BEGIN PASSAGE TO READ

As my jumbo jet taxis down the runway of the modern airport of Surabaya on the island of Java, this wound is apparent. This, the Surabaya of Conrad's Victory et al., is no longer an enchanting "outpost of progress", but a smog-cloaked congregation of skyscrapers. The faces of the women remain, but their bodies are now clothed in the standard uniforms of international travel - those of airhostesses and ticket vendors. Gamelan orchestras can be heard in the airplane's headsets.

While Bali has withstood the separatist tumult that is tearing Indonesia apart, signs of the sunken economy abound. It is almost impossible to get anything without the help of a hundred eager and talkative hawkers and middlemen. Everyone is potentially a taxi driver. The queries of "Transport?" flood the air, like auditory hallucinations produced by fever.

The city of Kuta, at the southern end of the island of Bali, is the starting point for most travelers. For many, it is the only point. Kuta is a surfing mecca. Gamelan playing in the temples must compete with thrash metal playing in the convenience stores. There is a Hard Rock Cafe, a tower for bungee jumping; and shirtless, bronzed Aussies and Japanese lope down the crowded streets, surfboards under their arms, headed to the beach.

END PASSAGE TO READ
BEGIN INFORMATION SHOWN

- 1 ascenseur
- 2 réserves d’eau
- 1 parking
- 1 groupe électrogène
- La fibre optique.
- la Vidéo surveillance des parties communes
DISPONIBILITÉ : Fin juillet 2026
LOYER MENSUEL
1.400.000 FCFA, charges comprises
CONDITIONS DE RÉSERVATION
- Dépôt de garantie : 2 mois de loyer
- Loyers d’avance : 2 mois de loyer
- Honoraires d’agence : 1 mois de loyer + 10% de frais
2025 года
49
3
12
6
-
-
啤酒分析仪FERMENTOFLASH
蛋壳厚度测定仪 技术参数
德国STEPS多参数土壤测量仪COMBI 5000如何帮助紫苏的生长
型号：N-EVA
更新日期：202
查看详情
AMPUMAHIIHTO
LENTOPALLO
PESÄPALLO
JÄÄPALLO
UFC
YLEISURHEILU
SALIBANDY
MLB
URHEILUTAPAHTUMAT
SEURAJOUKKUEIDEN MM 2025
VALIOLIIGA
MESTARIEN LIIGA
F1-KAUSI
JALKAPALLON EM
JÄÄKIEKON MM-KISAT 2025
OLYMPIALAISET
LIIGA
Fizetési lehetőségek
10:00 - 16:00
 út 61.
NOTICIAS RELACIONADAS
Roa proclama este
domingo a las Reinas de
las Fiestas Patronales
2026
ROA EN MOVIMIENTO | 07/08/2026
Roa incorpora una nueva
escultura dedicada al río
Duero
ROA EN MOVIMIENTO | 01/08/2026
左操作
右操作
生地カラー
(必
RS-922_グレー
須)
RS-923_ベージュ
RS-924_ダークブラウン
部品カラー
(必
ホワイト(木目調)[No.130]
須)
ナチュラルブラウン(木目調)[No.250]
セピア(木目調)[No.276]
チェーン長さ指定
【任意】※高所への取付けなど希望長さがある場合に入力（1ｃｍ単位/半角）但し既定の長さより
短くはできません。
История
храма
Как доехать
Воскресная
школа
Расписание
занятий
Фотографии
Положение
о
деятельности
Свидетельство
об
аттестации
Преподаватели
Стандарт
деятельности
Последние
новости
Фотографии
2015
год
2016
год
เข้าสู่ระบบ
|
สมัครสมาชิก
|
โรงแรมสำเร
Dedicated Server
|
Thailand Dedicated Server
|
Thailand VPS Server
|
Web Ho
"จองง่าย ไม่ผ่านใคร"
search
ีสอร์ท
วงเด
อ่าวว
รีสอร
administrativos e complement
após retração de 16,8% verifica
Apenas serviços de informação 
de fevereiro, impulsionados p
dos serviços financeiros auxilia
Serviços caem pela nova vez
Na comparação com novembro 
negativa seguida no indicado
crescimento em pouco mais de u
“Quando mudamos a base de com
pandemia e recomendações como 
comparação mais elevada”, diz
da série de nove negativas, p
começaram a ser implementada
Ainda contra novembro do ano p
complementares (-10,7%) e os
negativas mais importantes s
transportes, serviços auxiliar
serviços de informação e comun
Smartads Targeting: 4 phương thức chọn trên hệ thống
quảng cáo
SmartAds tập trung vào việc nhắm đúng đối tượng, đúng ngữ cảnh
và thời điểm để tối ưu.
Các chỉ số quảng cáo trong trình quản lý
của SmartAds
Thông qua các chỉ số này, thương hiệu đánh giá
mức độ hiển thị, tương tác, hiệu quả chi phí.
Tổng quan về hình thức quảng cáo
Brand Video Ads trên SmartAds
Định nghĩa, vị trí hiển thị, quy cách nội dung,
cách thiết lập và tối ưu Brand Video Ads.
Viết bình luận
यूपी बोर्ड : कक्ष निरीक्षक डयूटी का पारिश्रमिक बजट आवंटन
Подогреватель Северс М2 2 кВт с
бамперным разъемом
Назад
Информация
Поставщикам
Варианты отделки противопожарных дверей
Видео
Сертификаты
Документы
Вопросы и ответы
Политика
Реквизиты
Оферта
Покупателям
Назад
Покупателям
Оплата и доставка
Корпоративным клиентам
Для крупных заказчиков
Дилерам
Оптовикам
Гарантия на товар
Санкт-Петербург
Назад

END INFORMATION SHOWN
BEGIN INFORMATION SHOWN

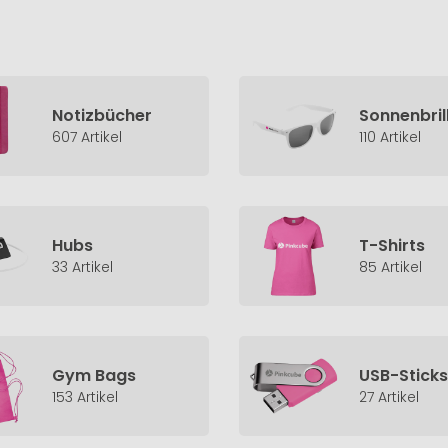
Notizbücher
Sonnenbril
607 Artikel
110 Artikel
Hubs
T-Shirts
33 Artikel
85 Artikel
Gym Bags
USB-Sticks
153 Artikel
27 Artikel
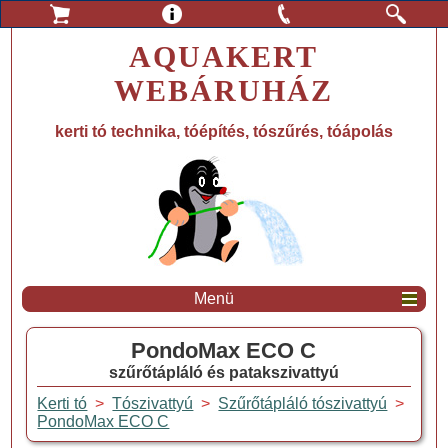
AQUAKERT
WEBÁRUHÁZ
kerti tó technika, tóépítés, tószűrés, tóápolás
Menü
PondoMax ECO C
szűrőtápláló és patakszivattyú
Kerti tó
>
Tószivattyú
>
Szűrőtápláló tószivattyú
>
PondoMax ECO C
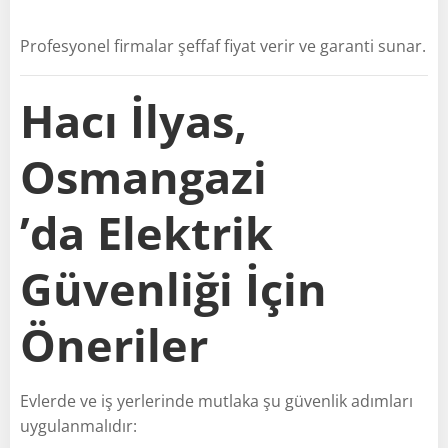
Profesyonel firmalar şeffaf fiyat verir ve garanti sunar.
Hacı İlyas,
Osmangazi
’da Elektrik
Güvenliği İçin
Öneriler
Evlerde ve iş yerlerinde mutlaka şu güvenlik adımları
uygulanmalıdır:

END INFORMATION SHOWN
BEGIN INFORMATION SHOWN

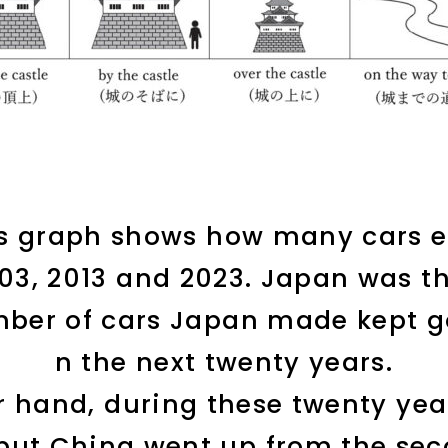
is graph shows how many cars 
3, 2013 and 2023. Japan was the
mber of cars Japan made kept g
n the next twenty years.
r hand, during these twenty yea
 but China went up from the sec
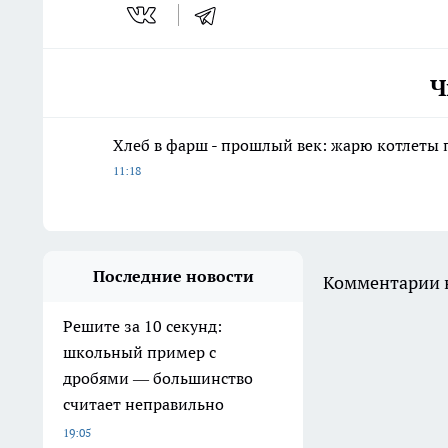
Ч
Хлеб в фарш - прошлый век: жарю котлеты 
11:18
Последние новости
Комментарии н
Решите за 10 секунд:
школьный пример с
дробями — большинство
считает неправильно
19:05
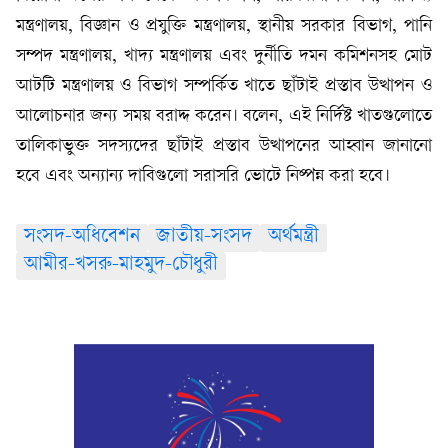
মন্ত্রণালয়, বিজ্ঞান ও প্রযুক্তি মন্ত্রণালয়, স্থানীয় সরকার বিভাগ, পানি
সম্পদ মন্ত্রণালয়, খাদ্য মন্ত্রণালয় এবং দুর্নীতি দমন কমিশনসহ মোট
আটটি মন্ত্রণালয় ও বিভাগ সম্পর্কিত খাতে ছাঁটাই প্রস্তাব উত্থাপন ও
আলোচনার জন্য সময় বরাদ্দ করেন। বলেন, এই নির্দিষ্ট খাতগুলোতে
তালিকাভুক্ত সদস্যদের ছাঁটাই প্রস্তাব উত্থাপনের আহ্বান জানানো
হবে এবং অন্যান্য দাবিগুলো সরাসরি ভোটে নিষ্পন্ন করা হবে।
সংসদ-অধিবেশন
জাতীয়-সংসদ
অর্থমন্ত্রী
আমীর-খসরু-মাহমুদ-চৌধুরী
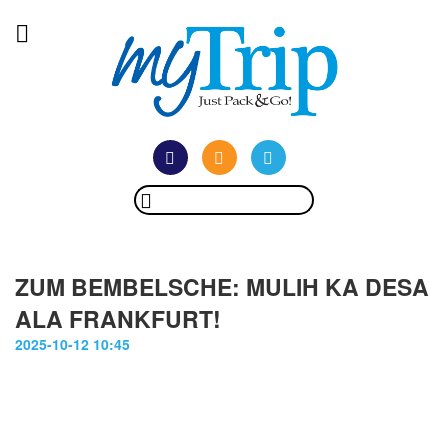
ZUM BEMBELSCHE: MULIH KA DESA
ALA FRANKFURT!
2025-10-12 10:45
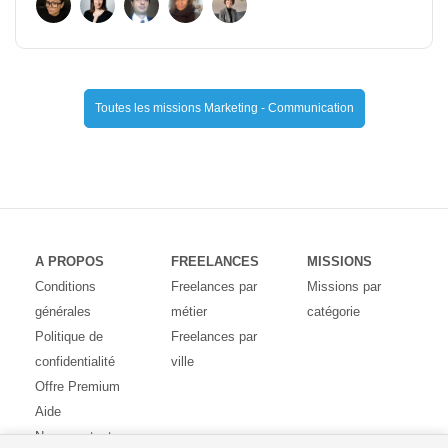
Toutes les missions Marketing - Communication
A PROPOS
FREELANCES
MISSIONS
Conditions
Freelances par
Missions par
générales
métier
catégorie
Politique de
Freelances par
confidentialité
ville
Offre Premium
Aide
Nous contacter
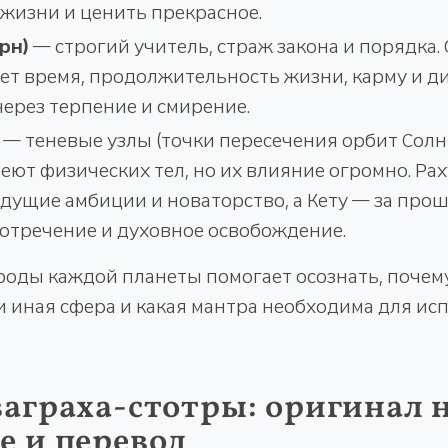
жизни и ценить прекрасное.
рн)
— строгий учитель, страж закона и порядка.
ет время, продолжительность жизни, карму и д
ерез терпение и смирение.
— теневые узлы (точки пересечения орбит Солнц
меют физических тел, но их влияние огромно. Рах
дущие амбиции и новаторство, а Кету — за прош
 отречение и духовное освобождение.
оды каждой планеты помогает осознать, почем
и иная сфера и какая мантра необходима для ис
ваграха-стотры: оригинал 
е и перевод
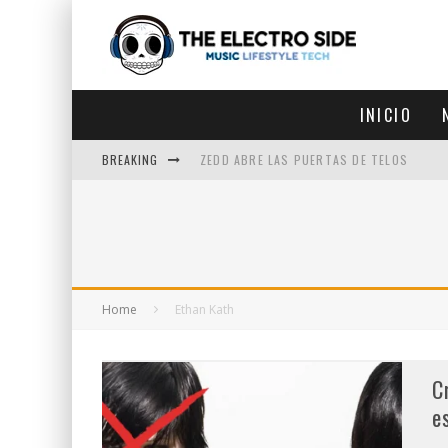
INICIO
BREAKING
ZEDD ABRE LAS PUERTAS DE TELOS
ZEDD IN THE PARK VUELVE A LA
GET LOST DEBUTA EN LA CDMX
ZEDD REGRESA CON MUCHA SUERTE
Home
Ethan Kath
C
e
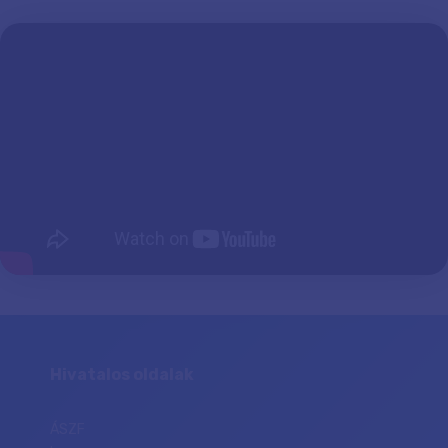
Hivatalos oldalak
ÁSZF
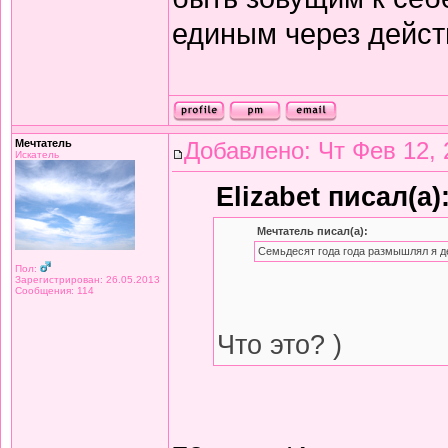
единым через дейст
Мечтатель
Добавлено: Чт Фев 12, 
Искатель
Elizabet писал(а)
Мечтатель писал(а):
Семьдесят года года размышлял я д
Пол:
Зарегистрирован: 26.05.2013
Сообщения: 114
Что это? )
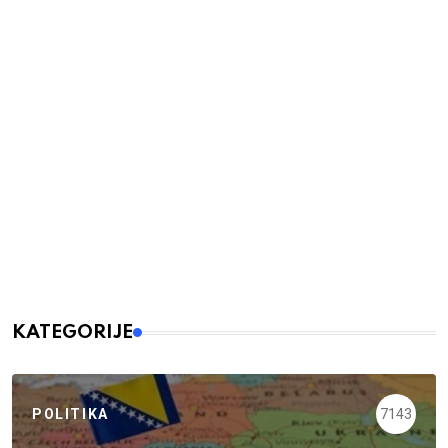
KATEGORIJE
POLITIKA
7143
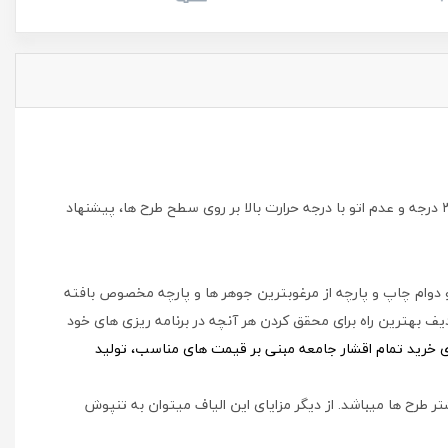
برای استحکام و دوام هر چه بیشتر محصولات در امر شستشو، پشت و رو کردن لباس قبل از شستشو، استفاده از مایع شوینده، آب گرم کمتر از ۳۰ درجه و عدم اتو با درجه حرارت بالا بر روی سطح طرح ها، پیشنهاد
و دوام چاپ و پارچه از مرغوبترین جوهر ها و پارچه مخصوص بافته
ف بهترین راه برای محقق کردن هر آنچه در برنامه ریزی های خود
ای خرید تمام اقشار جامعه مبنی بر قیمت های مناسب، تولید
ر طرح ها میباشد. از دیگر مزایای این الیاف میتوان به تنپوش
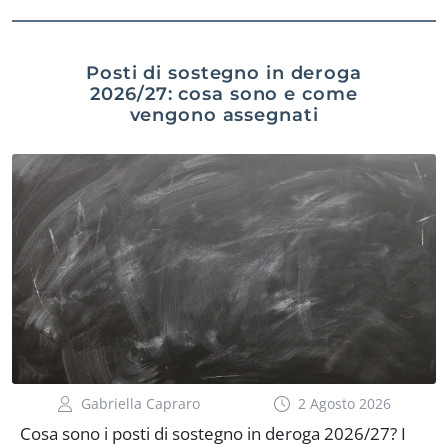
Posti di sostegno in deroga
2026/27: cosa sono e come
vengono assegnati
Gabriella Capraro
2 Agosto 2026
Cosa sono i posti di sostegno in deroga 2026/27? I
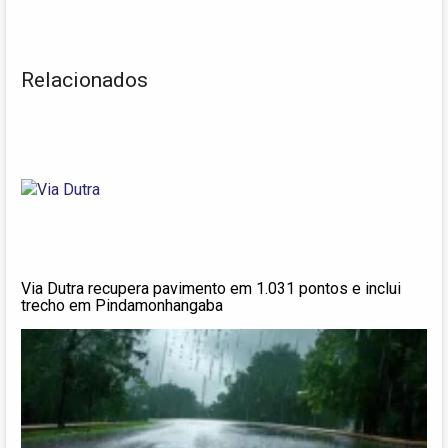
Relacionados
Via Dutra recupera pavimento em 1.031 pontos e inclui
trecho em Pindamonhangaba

END INFORMATION SHOWN

■ ACTIONS TO TAKE ■
[1] From the travel passage about Java and Bali, write out the stretch from "While Bali has" through "to the beach.".
[2] In the travel passage about Java and Bali, where on the island is the city of Kuta located?
None of this material is needed.

■ ANSWER LIST ■
[1]
While Bali has withstood the separatist tumult that is tearing Indonesia apart, signs of the sunken economy abound. It is almost impossible to get anything without the help of a hundred eager and talkative hawkers and middlemen. Everyone is potentially a taxi driver. The queries of "Transport?" flood the air, like auditory hallucinations produced by fever.

The city of Kuta, at the southern end of the island of Bali, is the starting point for most travelers. For many, it is the only point. Kuta is a surfing mecca. Gamelan playing in the temples must compete with thrash metal playing in the convenience stores. There is a Hard Rock Cafe, a tower for bungee jumping; and shirtless, bronzed Aussies and Japanese lope down the crowded streets, surfboards under their arms, headed to the beach.

[2] Kuta is at the southern end of the island of Bali.